> [Task statement]
The word "CROSS" appears in some lines of the entries. Say how many, and give nothing but the number.

=== Available data ===

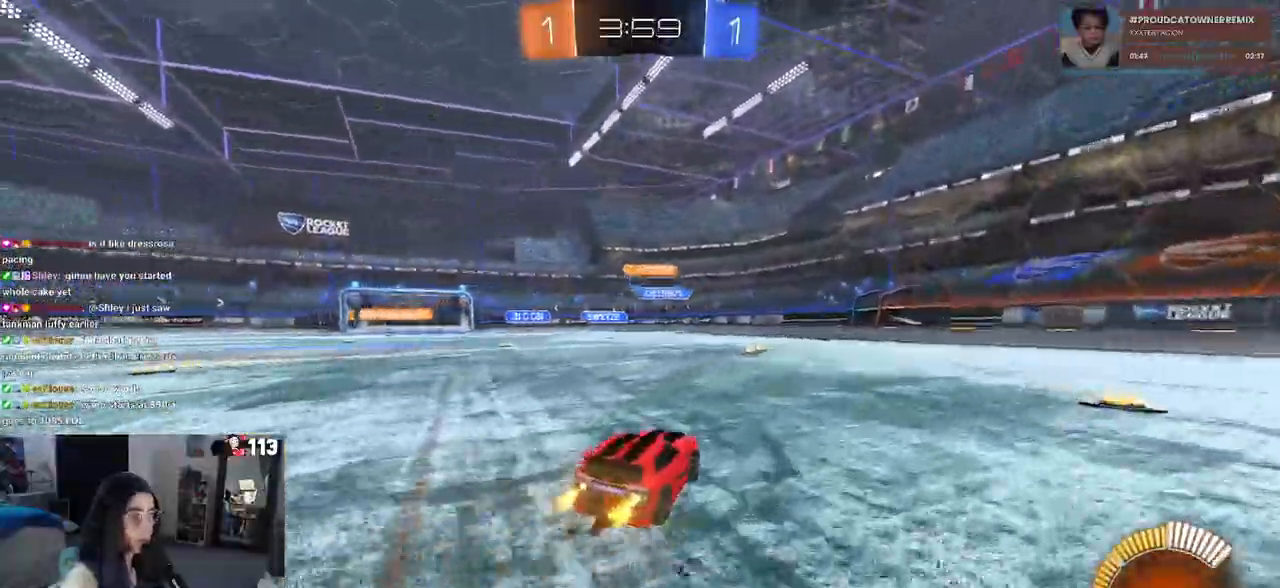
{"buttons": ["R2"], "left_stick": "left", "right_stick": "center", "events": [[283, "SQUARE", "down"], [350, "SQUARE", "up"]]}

===
=== Available data ===

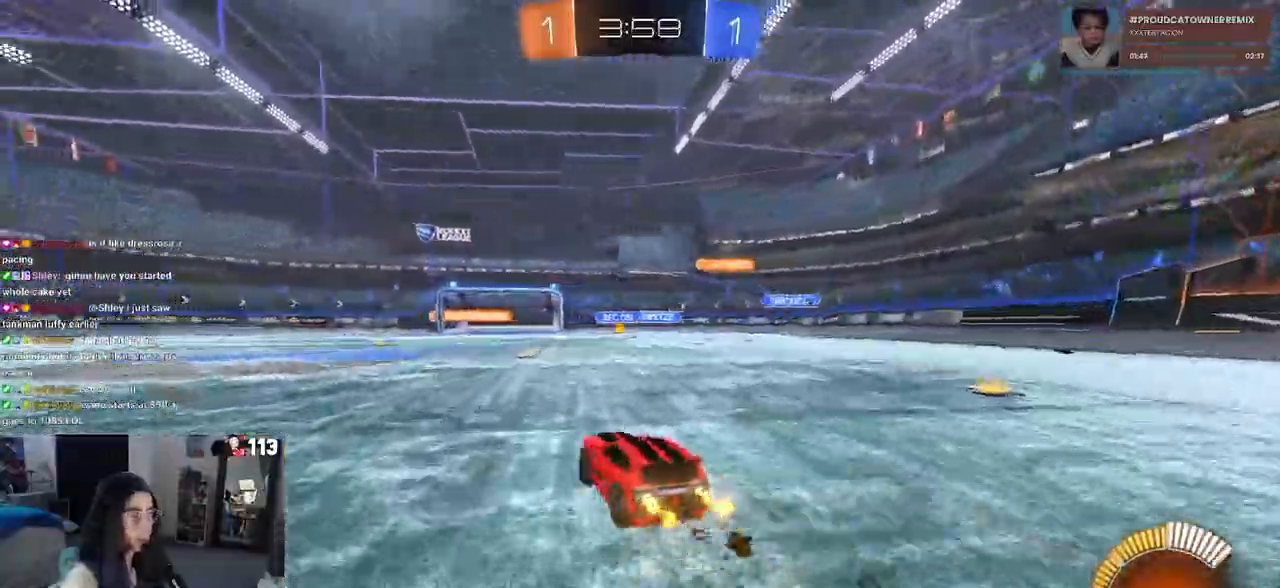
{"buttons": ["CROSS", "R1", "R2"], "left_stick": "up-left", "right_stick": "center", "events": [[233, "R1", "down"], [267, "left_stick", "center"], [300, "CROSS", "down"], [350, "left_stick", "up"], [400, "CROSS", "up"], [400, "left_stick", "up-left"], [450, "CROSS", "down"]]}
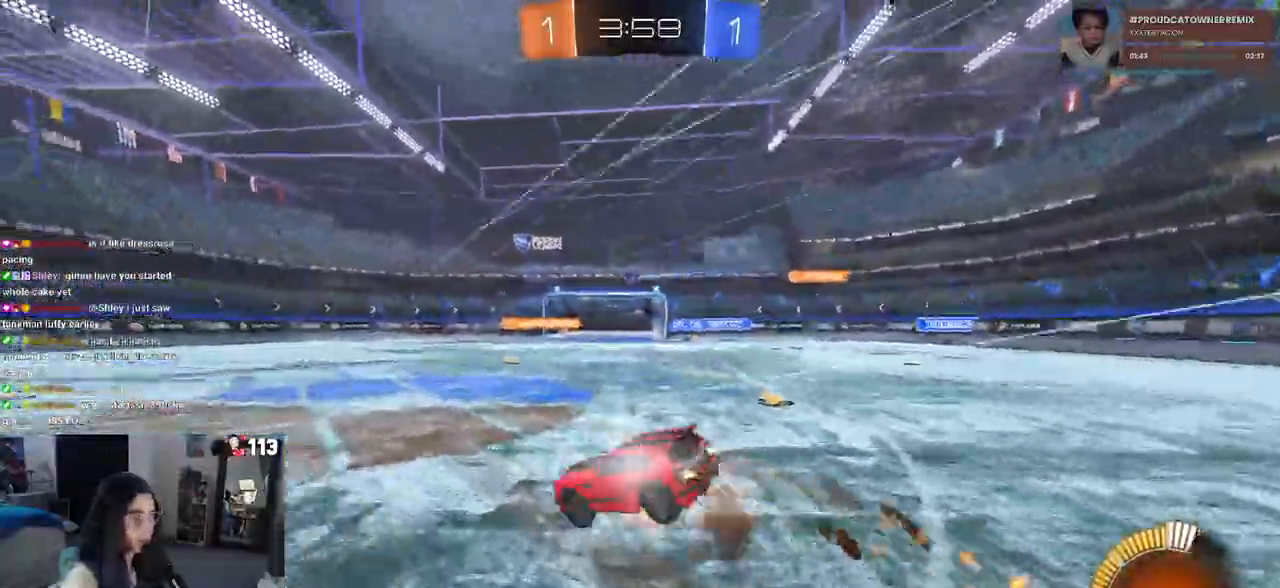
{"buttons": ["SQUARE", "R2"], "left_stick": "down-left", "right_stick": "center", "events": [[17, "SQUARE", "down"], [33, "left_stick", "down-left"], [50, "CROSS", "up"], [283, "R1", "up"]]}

===
=== Available data ===

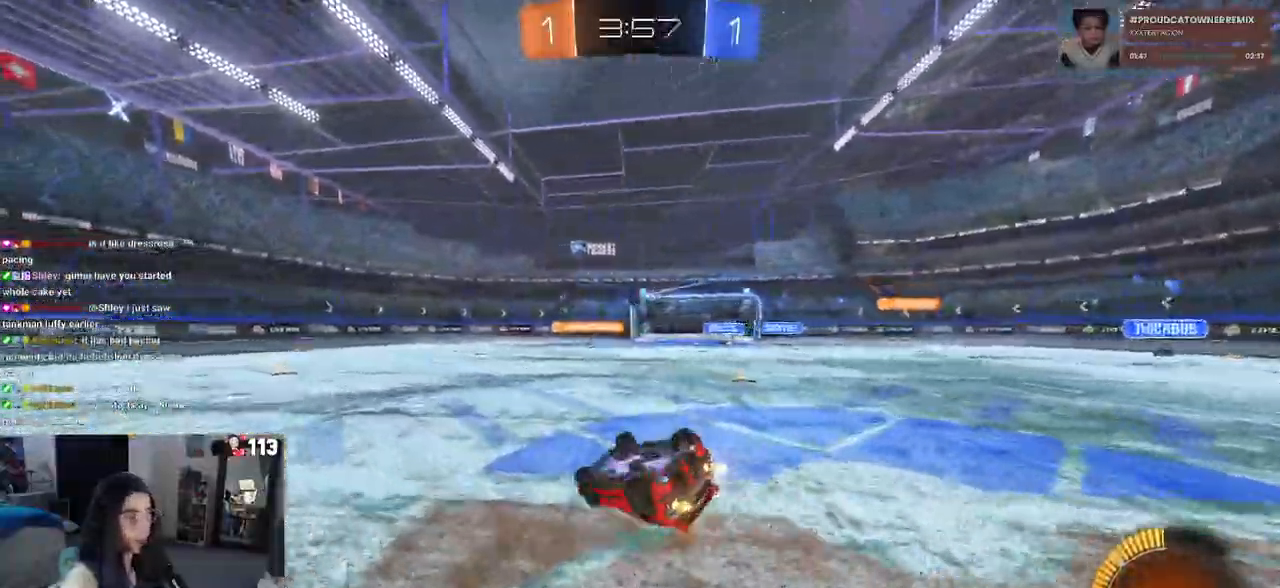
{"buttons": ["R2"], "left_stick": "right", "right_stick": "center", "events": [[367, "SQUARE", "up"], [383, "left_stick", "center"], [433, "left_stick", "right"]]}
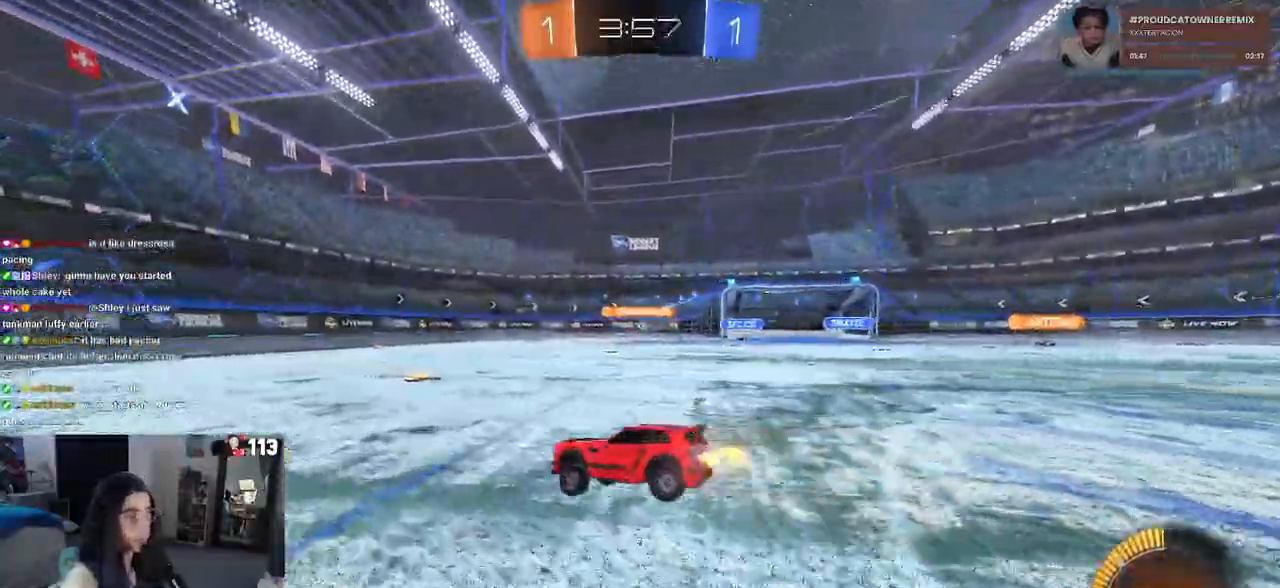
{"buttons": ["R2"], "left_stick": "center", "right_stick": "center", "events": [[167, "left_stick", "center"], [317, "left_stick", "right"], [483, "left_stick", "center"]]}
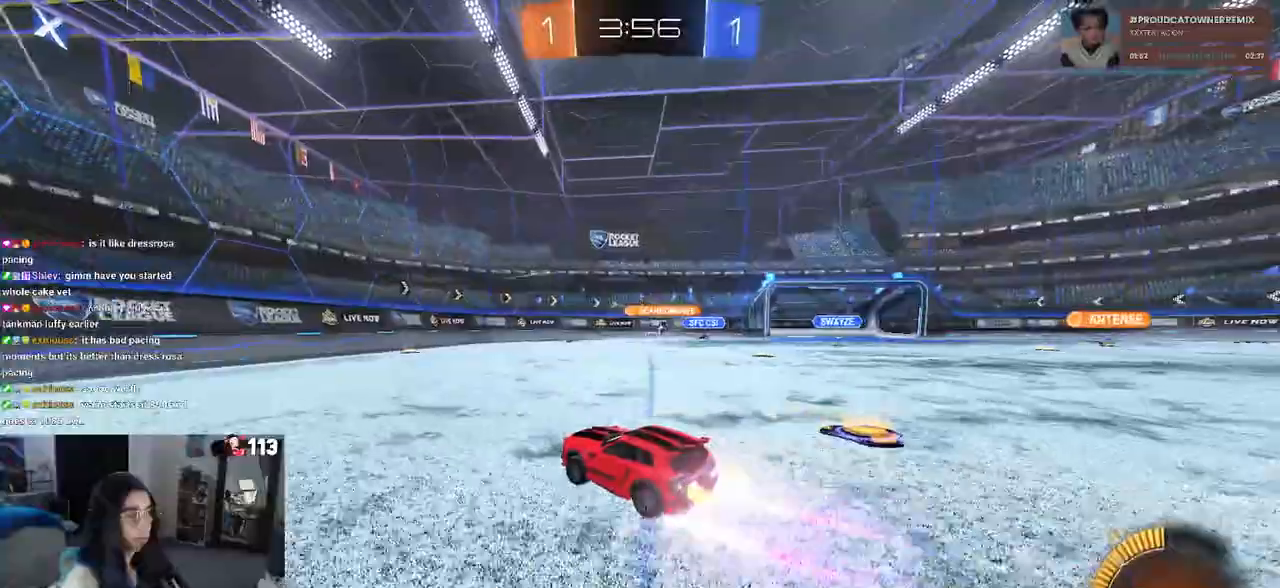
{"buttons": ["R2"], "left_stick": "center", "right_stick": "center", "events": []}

===

> [Reply]
2